# if your bitch needs an emergency out of hours c-section, but you cant afford £1500



## Chloe2o14 (Feb 18, 2014)

soooooooooo hi im new and im wondering what happens if your dog is whelping and it all goes pear shaped and your rush off to your vets for your vet to say ok its time for an emergency c-section... its out of hours.. 4am on a sunday morning and your vet says thats £1500 please... but you cant afford that off the belt and you say geee i have ...£700... and could pay the rest off, would the vet let your dog suffer and die??


----------



## kodakkuki (Aug 8, 2011)

Chloe2o14 said:


> soooooooooo hi im new and im wondering what happens if your dog is whelping and it all goes pear shaped and your rush off to your vets for your vet to say ok its time for an emergency c-section... its out of hours.. 4am on a sunday morning and your vet says thats £1500 please... but you cant afford that off the belt and you say geee i have ...£700... and could pay the rest off, would the vet let your dog suffer and die??


how long is a piece of string?

my vet- yes- he'd let me pay it off no problem... another vet i'm thinking of demands full payment upfront for Any surgery...
depends on the vet, which is why you Must ensure you have the funds there before a litter is even planned- either that or if the dog doesn't get the op so suffers and dies, it isn't the vet who is to blame...


----------



## shetlandlover (Dec 6, 2011)

Are you in this position?

= Entries provided =
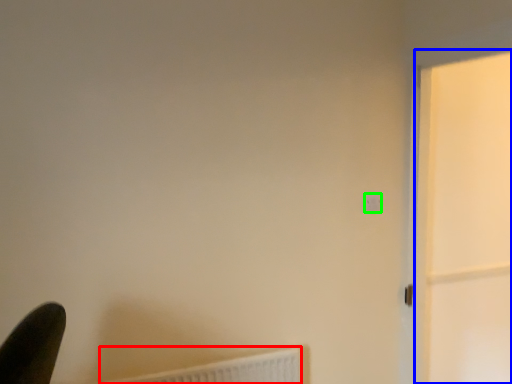
Question: Which object is the farthest from radiator (highlighted by a red box)? Choose among these: screen door (highlighted by a blue box) or light switch (highlighted by a green box).

Choices:
 (A) screen door
 (B) light switch

Answer: (A)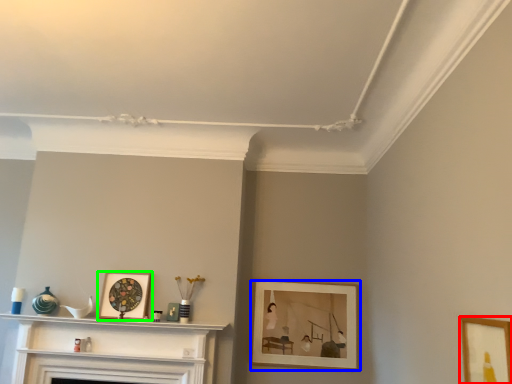
Question: Which object is positioned farthest from picture frame (highlighted by a red box)? Select from picture frame (highlighted by a blue box) and picture frame (highlighted by a green box).

Choices:
 (A) picture frame
 (B) picture frame

Answer: (B)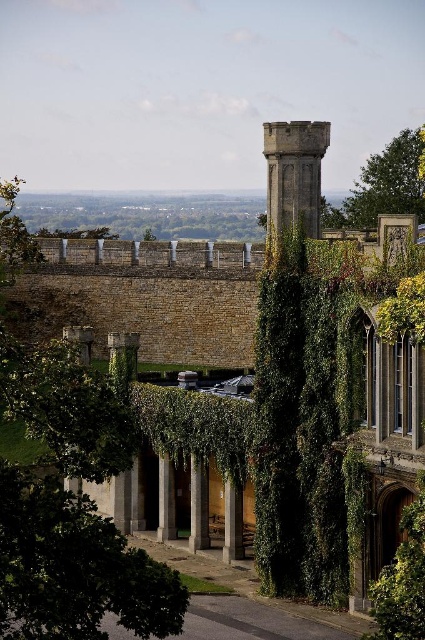
Question: Which point appears closest to the camera in this image?

Choices:
 (A) (413, 148)
 (B) (68, 593)
 (C) (314, 225)

Answer: (B)

Question: Can you confirm if green leafy tree at left is bigger than green leafy tree at upper right?

Choices:
 (A) no
 (B) yes

Answer: (B)

Question: Among these points, which one is nearest to the camera?

Choices:
 (A) (404, 131)
 (B) (277, 170)

Answer: (B)

Question: Can you confirm if green leafy tree at left is bigger than stone tower at upper center?

Choices:
 (A) no
 (B) yes

Answer: (B)

Question: Is green leafy tree at left closer to camera compared to green leafy tree at upper right?

Choices:
 (A) yes
 (B) no

Answer: (A)

Question: Among these objects, which one is nearest to the camera?

Choices:
 (A) green leafy tree at upper right
 (B) stone tower at upper center

Answer: (B)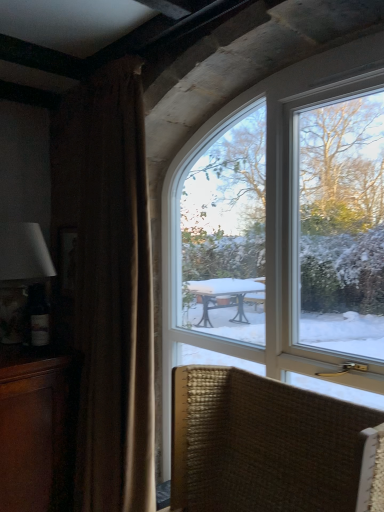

= Exercise tasks =
1. Reproduce the part of the forum thread from "## kodakkuki (Aug" up to and including "piece of string?".
2. Tell whether each statement agrees with the forum thread, answering yes or no and quoting the deciding words: (a) kodakkuki's own vet would let kodakkuki pay the cost off over time. (b) The emergency in the first post happens on a Saturday night. (c) kodakkuki says the vet is to blame if the dog does not get the operation and dies.

= Outputs for the tasks =
1.
## kodakkuki (Aug 8, 2011)

Chloe2o14 said:


> soooooooooo hi im new and im wondering what happens if your dog is whelping and it all goes pear shaped and your rush off to your vets for your vet to say ok its time for an emergency c-section... its out of hours.. 4am on a sunday morning and your vet says thats £1500 please... but you cant afford that off the belt and you say geee i have ...£700... and could pay the rest off, would the vet let your dog suffer and die??


how long is a piece of string?

2.
(a) Yes: "my vet- yes- he'd let me pay it off no problem"
(b) No: "4am on a sunday morning"
(c) No: "it isn't the vet who is to blame"